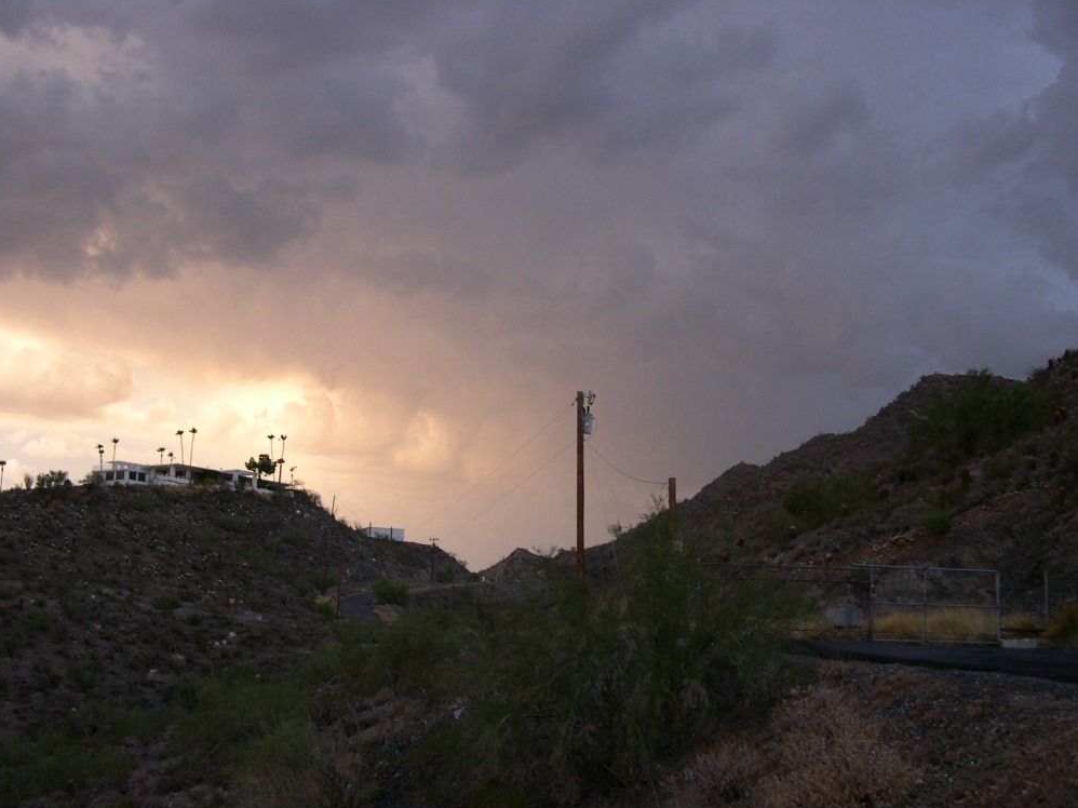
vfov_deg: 36.8
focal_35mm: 39
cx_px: 530
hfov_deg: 47.9
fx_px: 1214
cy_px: 407
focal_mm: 8
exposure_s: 1/46.2
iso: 100
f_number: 2.8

Required action: Once the pictures are set aside, transcribe the remaining lines above exactly.

Answer section:
vfov_deg: 36.8
focal_35mm: 39
cx_px: 530
hfov_deg: 47.9
fx_px: 1214
cy_px: 407
focal_mm: 8
exposure_s: 1/46.2
iso: 100
f_number: 2.8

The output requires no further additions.